STOP BEATING YOURSELF UP!

This one is a toughy. It really is. I know it. I tell you not to do it and then I’m beating myself up right now because I do it too. Was I too forward? Did I sound selfish? All the thoughts that go on in our heads, and all of everyone else’s thoughts that we take on –are an energy drainer. It is.

So you didn’t work out today. I know my pants are tighter too but you know what, I am doing the best that I can and so are you. Be kind to yourself. Don’t burden yourself with what others think. Self-advocating is an essential practice for your well-being. It can be scary to tell people things and then worry about what they are thinking so you go down this rabbit hole of how stupid you were to say anything in the first place. No, fuck, and no! Stop.

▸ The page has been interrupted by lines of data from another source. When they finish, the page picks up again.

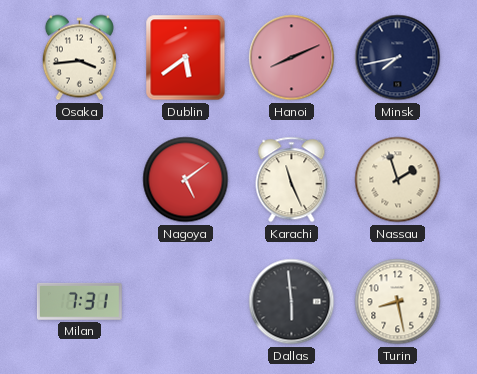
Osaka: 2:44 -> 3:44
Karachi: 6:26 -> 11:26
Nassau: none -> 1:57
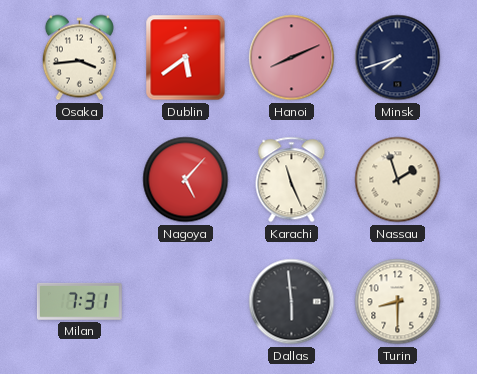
Minsk: 7:43 -> 7:42
Nagoya: 5:09 -> 5:07
Turin: 8:28 -> 8:30
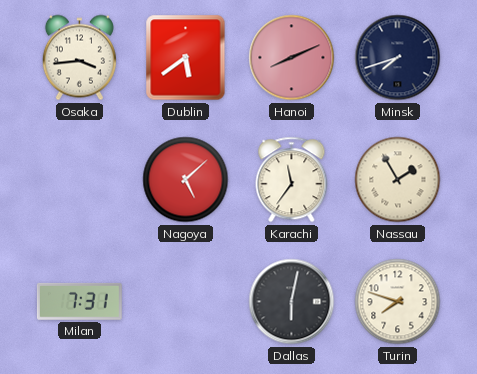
Nagoya: 5:07 -> 5:08
Karachi: 11:26 -> 11:36
Nassau: 1:57 -> 1:55
Dallas: 5:59 -> 6:02
Turin: 8:30 -> 7:48
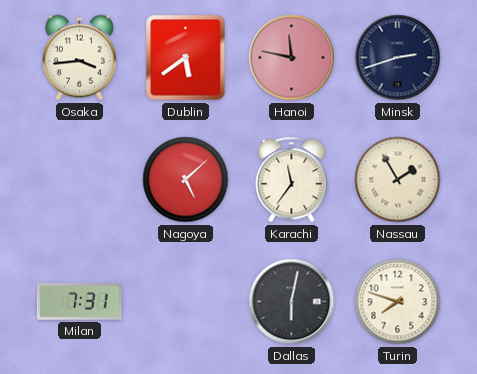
Hanoi: 8:11 -> 11:47
Minsk: 7:42 -> 2:42
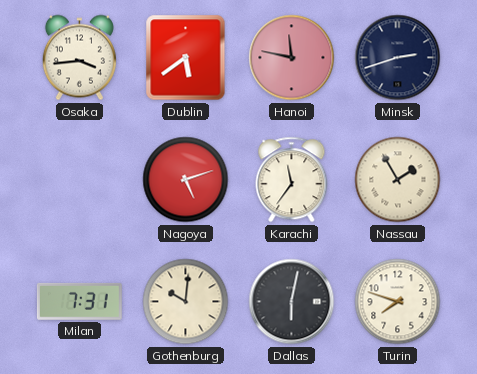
Nagoya: 5:08 -> 5:12
Gothenburg: none -> 10:01
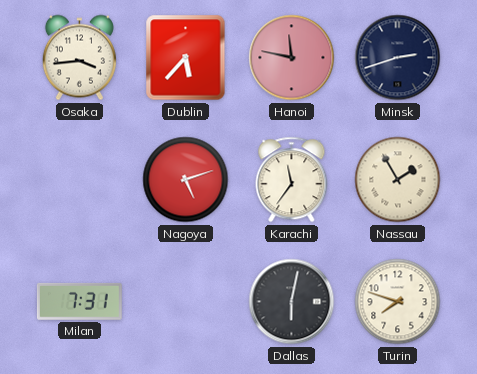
Dublin: 5:39 -> 5:37
Gothenburg: 10:01 -> none
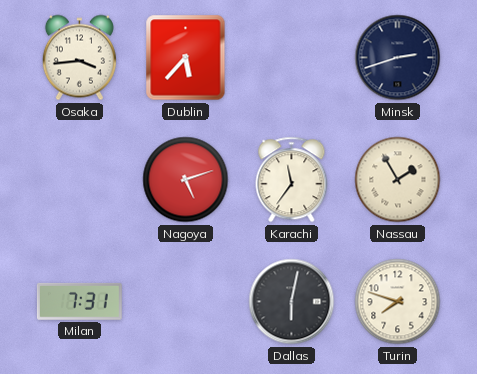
Hanoi: 11:47 -> none
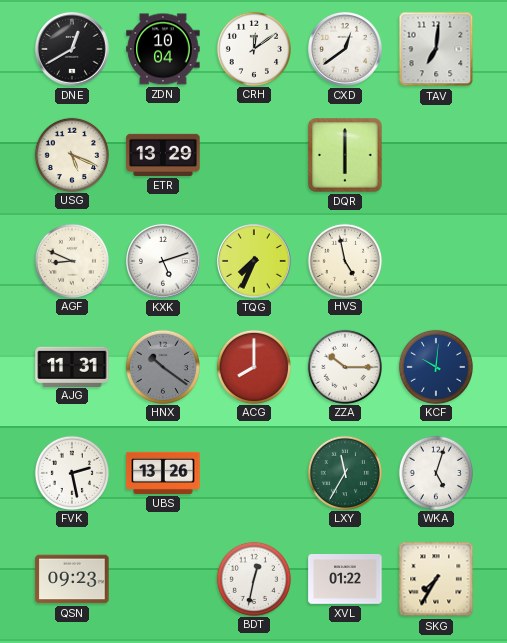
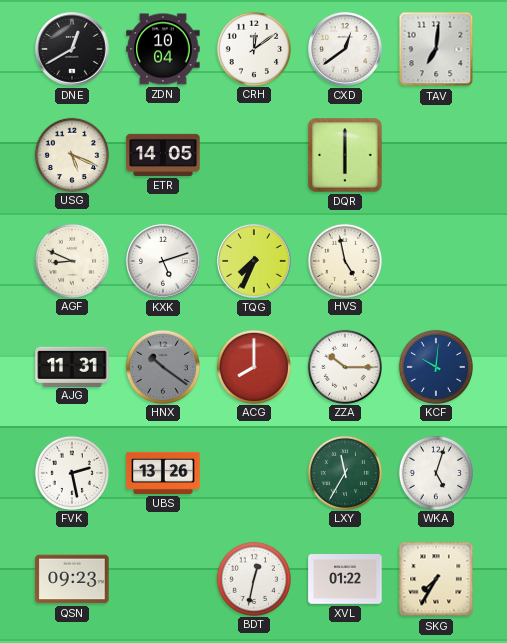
ETR: 13:29 -> 14:05
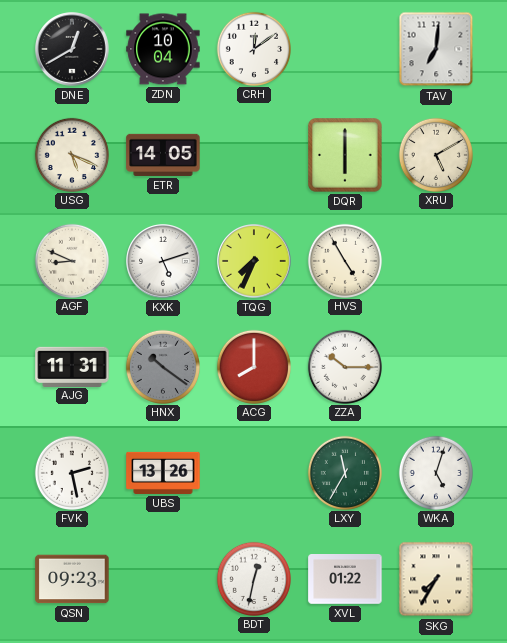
CXD: 12:39 -> none
XRU: none -> 5:10
HVS: 4:58 -> 4:55
KCF: 10:01 -> none
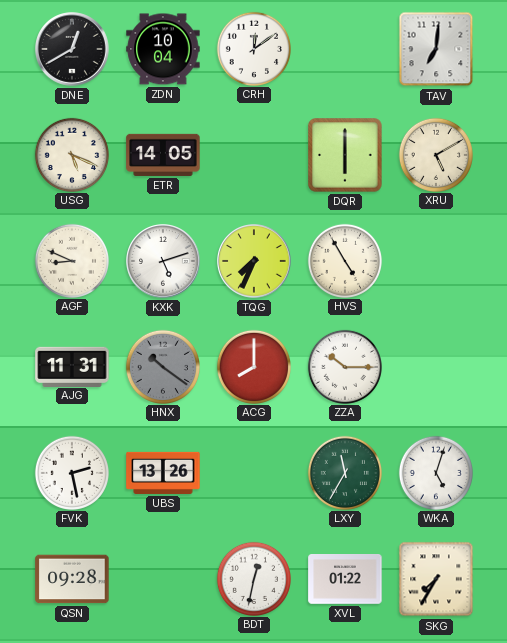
QSN: 09:23 -> 09:28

Those who know you, really do know you and they will stay. For those who turn themselves into victims from problems THEY created, those relationships will just fall away. BONUS!  

Letting things go, not beating yourself up about things you do or say, is another weed-wacker tool. I mean this process is a BOGO. You give yourself kindest by giving yourself a break AND you will also know exactly which relationships were meant to go and which are here to stay. This segways to the third step on your self-discovery journey…

STEP 3) MAKE TIME FOR  FRIENDS

This may seem contradictory (HA!) as I do believe in the importance of finding time for yourself but this truly is another way to discover yourself. You’re probably thinking, “Uhm, wtf! How the hell am I supposed to find time for friends if my 30-day challenge suggested I need to find more freaking time for myself?”

I know, I know… I’ve said those words out loud myself too. But I share this one last because I feel like it’s the most helpful of them all. Not just because laughter is medicine, but because as we chat with our friends, and share and compare our horrid life events for the month, we are exchanging valuable information.

The roman philosopher Seneca said, “while we teach, we learn”.  Have you ever listened to your friend vent, then you offered your piece of advice, and then later that night or perhaps days later something similar happened to you and you were like -OH! Either you now have to take your own advice or you can have a deeper understanding of the position your friend was in.

Making time for friends is another kind of BOGO deal. It’s a 3 for 1 actually. You get to laugh with your person which always feels good, you get comforted in knowing that you’re not the only psycho within the 813 area code, and you get insight into your own world as to how you should handle things with a level of attachment removed.  

 As I give advice, I must accept my own. And when friends are together, a space of new awareness is brought upon. I try to meet with a friend at least once a week and I find myself questioning “should I go, I really have things I need to do”…. But I go. And after my little friend’s date, I am so happy I did because I always come home with a new insight, a new perspective.

And that—is priceless.

The journey of self-discovery, of self-mastery, of knowing yourself, can be long, confusing, and very, very difficult – but it is worth it. Take the steps. Get started.